*Task item*
Do not carry the pictures over; copy every other part of the entries exactly.

*Input material*

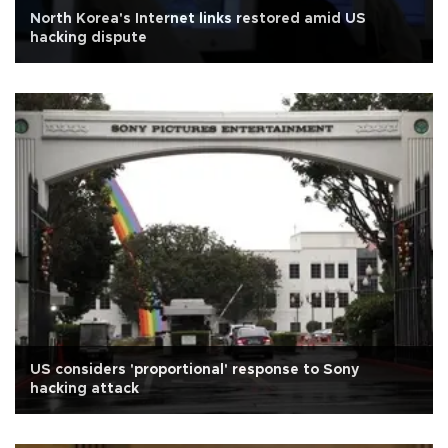
North Korea's Internet links restored amid US
hacking dispute
US considers 'proportional' response to Sony
hacking attack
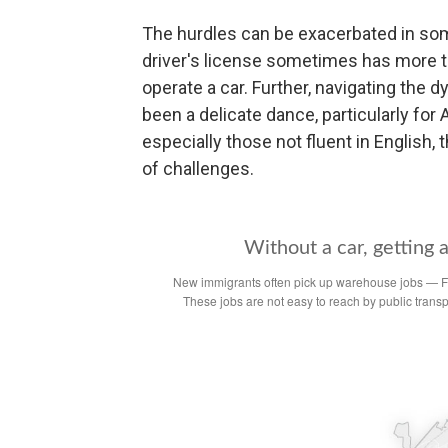
The hurdles can be exacerbated in so
driver's license sometimes has more to 
operate a car. Further, navigating the d
been a delicate dance, particularly fo
especially those not fluent in English,
of challenges.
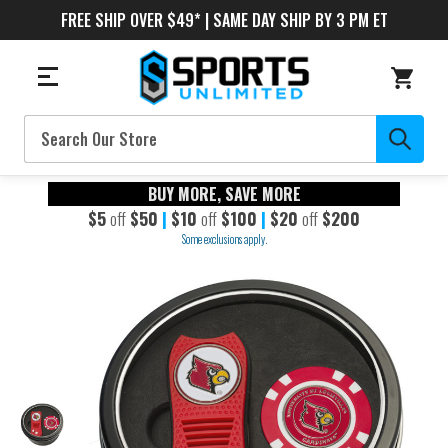
FREE SHIP OVER $49* | SAME DAY SHIP BY 3 PM ET
Search
BUY MORE, SAVE MORE
$5
off
$50
|
$10
off
$100
|
$20
off
$200
Some exclusions apply.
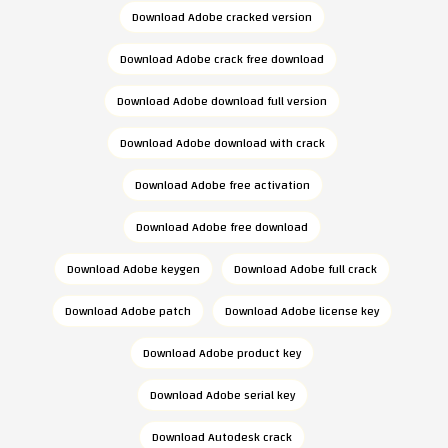
Download Adobe cracked version
Download Adobe crack free download
Download Adobe download full version
Download Adobe download with crack
Download Adobe free activation
Download Adobe free download
Download Adobe keygen
Download Adobe full crack
Download Adobe patch
Download Adobe license key
Download Adobe product key
Download Adobe serial key
Download Autodesk crack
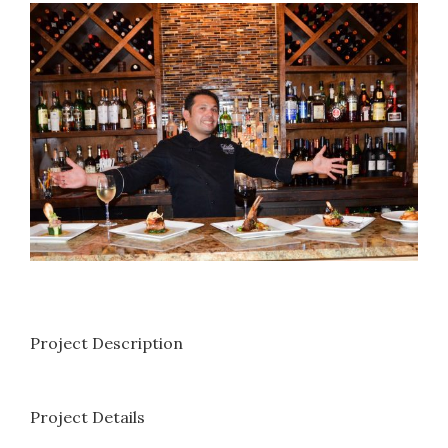
View
Larger
Image
Project Description
Project Details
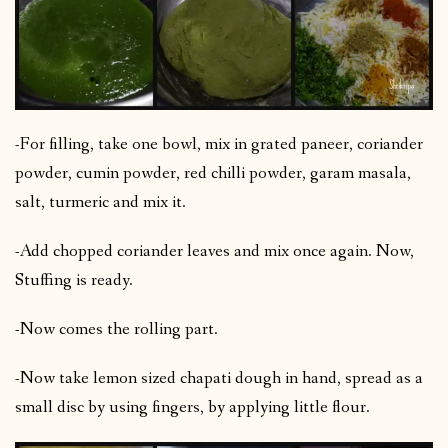
-For filling, take one bowl, mix in grated paneer, coriander
powder, cumin powder, red chilli powder, garam masala,
salt, turmeric and mix it.
-Add chopped coriander leaves and mix once again. Now,
Stuffing is ready.
-Now comes the rolling part.
-Now take lemon sized chapati dough in hand, spread as a
small disc by using fingers, by applying little flour.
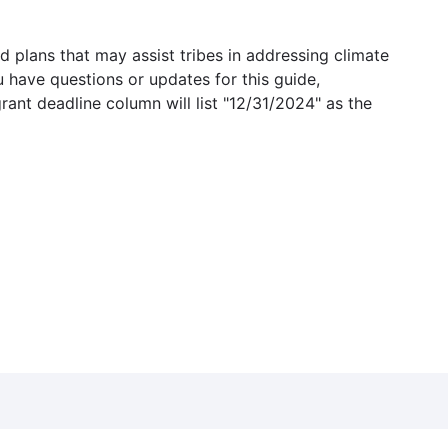
 plans that may assist tribes in addressing climate
u have questions or updates for this guide,
grant deadline column will list "12/31/2024" as the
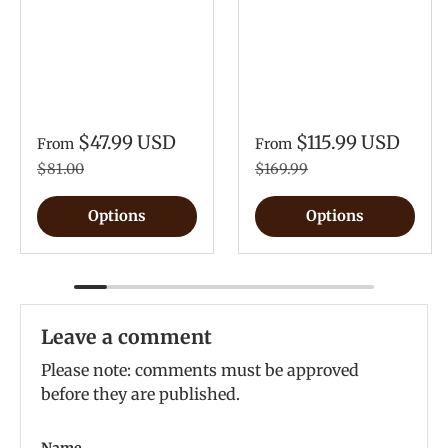
$47.99 USD
$115.99 USD
From
From
$81.00
$169.99
Options
Options
Leave a comment
Please note: comments must be approved
before they are published.
Name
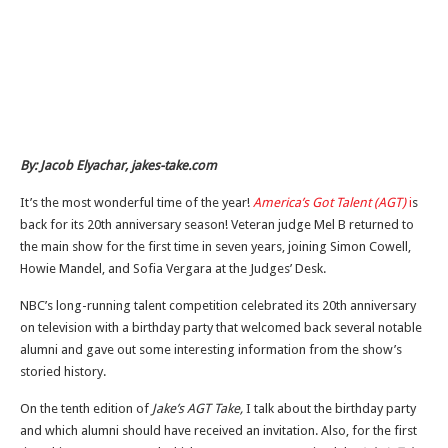
By: Jacob Elyachar, jakes-take.com
It’s the most wonderful time of the year!
America’s Got Talent (AGT)
i
s
back for its 20th anniversary season! Veteran judge Mel B returned to
the main show for the first time in seven years, joining Simon Cowell,
Howie Mandel, and Sofia Vergara at the Judges’ Desk.
NBC’s long-running talent competition celebrated its 20th anniversary
on television with a birthday party that welcomed back several notable
alumni and gave out some interesting information from the show’s
storied history.
On the tenth edition of
Jake’s AGT Take,
I talk about the birthday party
and which alumni should have received an invitation. Also, for the first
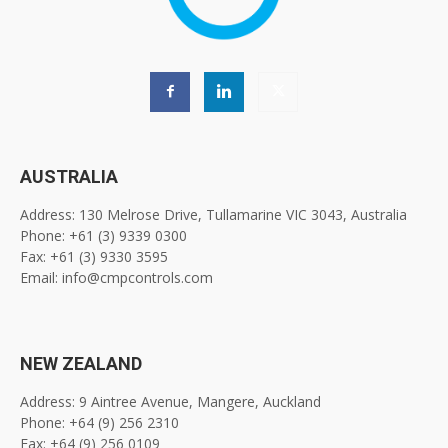
AUSTRALIA
Address: 130 Melrose Drive, Tullamarine VIC 3043, Australia
Phone: +61 (3) 9339 0300
Fax: +61 (3) 9330 3595
Email: info@cmpcontrols.com
NEW ZEALAND
Address: 9 Aintree Avenue, Mangere, Auckland
Phone: +64 (9) 256 2310
Fax: +64 (9) 256 0109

*Your solution*
North Korea's Internet links restored amid US
hacking dispute
US considers 'proportional' response to Sony
hacking attack
The hurdles can be exacerbated in so
driver's license sometimes has more to 
operate a car. Further, navigating the d
been a delicate dance, particularly fo
especially those not fluent in English,
of challenges.
FREE SHIP OVER $49* | SAME DAY SHIP BY 3 PM ET
Search
BUY MORE, SAVE MORE
$5
off
$50
|
$10
off
$100
|
$20
off
$200
Some exclusions apply.
Download Adobe cracked version
Download Adobe crack free download
Download Adobe download full version
Download Adobe download with crack
Download Adobe free activation
Download Adobe free download
Download Adobe keygen
Download Adobe full crack
Download Adobe patch
Download Adobe license key
Download Adobe product key
Download Adobe serial key
Download Autodesk crack
View
Larger
Image
Project Description
Project Details
-For filling, take one bowl, mix in grated paneer, coriander
powder, cumin powder, red chilli powder, garam masala,
salt, turmeric and mix it.
-Add chopped coriander leaves and mix once again. Now,
Stuffing is ready.
-Now comes the rolling part.
-Now take lemon sized chapati dough in hand, spread as a
small disc by using fingers, by applying little flour.
 plans that may assist tribes in addressing climate
u have questions or updates for this guide,
grant deadline column will list "12/31/2024" as the
$47.99 USD
$115.99 USD
From
From
$81.00
$169.99
Options
Options
Leave a comment
Please note: comments must be approved
before they are published.
Name
By: Jacob Elyachar, jakes-take.com
It’s the most wonderful time of the year!
America’s Got Talent (AGT)
i
s
back for its 20th anniversary season! Veteran judge Mel B returned to
the main show for the first time in seven years, joining Simon Cowell,
Howie Mandel, and Sofia Vergara at the Judges’ Desk.
NBC’s long-running talent competition celebrated its 20th anniversary
on television with a birthday party that welcomed back several notable
alumni and gave out some interesting information from the show’s
storied history.
On the tenth edition of
Jake’s AGT Take,
I talk about the birthday party
and which alumni should have received an invitation. Also, for the first
AUSTRALIA
Address: 130 Melrose Drive, Tullamarine VIC 3043, Australia
Phone: +61 (3) 9339 0300
Fax: +61 (3) 9330 3595
Email: info@cmpcontrols.com
NEW ZEALAND
Address: 9 Aintree Avenue, Mangere, Auckland
Phone: +64 (9) 256 2310
Fax: +64 (9) 256 0109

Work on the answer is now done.